Creativity & Wellbeing Week at Fitzrovia Community Centre

This week is the national festival, Creativity and Wellbeing Week. It is a celebration of creative health across the country. This year the festival  theme is “Critical Hope” (for acute times).

“Critical hope” reflects the ability to realistically assess the environment through a lens of equity and justice while also envisioning the possibility of a better future. Local artist and community arts manager, Lucia Jaffer, tells us what she has been doing at her Art for Wellness class at Fitzrovia Community Centre to support this theme over the last four weeks through the “Inner Landscape” collage project.

Week 1: Painting and printing collage papers in cool colours.

Week 2: Painting and printing collage papers in warm colours.

Week 3 & 4: Using the papers, students to built a calm, reflective scene that represents a place they feel, not necessarily a real one using only tearing to keep one present and reducing perfectionism. The repetition is naturally calming and the colour choices are intuitive rather than analytical.

▶ _DATA SECTION_:
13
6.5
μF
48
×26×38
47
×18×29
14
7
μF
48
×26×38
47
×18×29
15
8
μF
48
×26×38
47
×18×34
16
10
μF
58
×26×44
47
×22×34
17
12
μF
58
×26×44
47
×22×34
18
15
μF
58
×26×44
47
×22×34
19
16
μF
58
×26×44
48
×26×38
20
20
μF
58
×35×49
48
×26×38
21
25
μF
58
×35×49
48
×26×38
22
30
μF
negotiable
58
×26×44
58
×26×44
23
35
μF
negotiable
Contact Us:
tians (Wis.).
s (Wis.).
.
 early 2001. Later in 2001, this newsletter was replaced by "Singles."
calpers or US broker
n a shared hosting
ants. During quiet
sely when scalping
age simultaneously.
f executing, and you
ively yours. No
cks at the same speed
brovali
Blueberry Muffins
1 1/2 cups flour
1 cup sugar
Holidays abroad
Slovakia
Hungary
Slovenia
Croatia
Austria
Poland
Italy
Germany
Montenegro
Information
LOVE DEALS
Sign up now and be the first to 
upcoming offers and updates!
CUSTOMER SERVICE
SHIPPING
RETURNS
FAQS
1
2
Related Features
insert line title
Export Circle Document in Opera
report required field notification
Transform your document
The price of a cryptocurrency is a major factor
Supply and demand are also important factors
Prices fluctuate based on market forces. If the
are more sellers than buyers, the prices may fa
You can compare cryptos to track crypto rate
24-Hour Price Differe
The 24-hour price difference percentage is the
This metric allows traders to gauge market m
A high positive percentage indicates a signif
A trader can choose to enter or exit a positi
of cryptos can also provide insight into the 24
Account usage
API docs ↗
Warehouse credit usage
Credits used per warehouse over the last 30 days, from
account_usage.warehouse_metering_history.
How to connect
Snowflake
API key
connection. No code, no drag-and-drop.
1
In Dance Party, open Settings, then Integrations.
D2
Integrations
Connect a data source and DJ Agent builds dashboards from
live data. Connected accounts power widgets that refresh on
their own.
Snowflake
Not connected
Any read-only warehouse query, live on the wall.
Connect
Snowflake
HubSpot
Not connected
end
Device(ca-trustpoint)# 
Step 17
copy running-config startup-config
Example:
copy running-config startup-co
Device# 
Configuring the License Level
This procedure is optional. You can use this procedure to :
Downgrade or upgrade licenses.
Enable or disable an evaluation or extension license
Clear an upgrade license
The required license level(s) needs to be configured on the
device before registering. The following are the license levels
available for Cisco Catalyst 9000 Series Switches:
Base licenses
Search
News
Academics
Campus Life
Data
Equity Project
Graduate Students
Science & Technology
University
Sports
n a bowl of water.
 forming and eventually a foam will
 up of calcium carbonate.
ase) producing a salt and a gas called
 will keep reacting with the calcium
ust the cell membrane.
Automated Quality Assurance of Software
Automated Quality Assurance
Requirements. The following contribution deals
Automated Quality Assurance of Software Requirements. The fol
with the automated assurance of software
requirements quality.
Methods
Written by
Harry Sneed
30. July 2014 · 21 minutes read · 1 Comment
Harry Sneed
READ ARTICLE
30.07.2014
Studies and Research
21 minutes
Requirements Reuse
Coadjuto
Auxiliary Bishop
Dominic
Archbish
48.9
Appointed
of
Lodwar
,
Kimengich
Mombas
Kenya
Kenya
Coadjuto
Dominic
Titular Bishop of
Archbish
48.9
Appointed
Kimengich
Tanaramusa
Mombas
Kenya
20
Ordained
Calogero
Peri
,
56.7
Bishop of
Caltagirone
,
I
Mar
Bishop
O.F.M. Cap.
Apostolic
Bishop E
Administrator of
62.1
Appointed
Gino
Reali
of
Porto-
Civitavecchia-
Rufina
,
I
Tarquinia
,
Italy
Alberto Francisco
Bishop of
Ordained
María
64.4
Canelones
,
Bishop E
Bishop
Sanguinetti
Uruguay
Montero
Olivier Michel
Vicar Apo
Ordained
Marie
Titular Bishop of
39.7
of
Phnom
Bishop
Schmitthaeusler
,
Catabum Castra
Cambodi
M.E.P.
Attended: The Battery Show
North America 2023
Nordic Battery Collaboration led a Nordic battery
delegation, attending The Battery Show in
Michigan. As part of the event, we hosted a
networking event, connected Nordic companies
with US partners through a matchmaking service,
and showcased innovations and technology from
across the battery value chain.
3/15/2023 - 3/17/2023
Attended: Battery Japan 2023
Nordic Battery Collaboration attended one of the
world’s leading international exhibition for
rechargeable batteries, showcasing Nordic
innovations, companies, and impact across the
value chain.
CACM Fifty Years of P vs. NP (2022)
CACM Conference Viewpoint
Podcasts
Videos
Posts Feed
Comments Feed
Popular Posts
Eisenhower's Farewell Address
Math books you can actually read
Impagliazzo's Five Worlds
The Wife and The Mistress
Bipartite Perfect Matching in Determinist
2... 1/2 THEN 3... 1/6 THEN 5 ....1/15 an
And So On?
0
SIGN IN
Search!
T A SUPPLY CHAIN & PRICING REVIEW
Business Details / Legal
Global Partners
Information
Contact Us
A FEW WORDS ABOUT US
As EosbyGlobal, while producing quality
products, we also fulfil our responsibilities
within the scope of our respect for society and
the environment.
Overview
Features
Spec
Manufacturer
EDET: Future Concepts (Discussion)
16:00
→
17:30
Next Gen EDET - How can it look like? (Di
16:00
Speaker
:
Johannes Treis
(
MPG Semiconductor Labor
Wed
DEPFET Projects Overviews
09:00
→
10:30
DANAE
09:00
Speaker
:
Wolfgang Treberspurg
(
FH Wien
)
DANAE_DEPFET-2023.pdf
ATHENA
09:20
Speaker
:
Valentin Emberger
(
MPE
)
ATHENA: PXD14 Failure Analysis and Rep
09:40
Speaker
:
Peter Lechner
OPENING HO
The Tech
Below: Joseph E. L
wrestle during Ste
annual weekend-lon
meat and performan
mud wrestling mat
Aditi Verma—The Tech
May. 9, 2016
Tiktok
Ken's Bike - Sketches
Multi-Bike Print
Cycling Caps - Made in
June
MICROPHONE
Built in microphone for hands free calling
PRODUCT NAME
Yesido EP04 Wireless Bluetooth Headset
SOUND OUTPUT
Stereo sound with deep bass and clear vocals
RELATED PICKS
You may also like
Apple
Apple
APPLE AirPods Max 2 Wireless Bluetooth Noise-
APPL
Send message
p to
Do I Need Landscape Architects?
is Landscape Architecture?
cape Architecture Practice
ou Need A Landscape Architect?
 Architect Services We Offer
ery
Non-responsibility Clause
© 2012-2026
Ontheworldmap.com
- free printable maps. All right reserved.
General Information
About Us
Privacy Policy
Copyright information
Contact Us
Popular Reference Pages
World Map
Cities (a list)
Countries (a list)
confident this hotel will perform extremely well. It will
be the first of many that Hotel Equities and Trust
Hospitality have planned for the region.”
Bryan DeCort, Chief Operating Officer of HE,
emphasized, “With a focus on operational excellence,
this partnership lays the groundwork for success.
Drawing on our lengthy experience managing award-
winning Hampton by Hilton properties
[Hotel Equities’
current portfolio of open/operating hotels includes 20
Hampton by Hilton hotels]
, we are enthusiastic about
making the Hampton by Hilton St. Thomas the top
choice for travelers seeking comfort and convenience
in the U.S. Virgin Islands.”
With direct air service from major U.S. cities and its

▶ _USING THE INFORMATION_:
- A) Reproduce the part of the Creativity and Wellbeing Week text above starting with "Week 3 & 4: Using" and going on through "rather than analytical.".
- B) According to the Creativity and Wellbeing Week text, what is this year's festival theme?

▶ _ANSWERS TO THE PROBLEMS_:
- A)
Week 3 & 4: Using the papers, students to built a calm, reflective scene that represents a place they feel, not necessarily a real one using only tearing to keep one present and reducing perfectionism. The repetition is naturally calming and the colour choices are intuitive rather than analytical.

- B) This year's theme is "Critical Hope" (for acute times).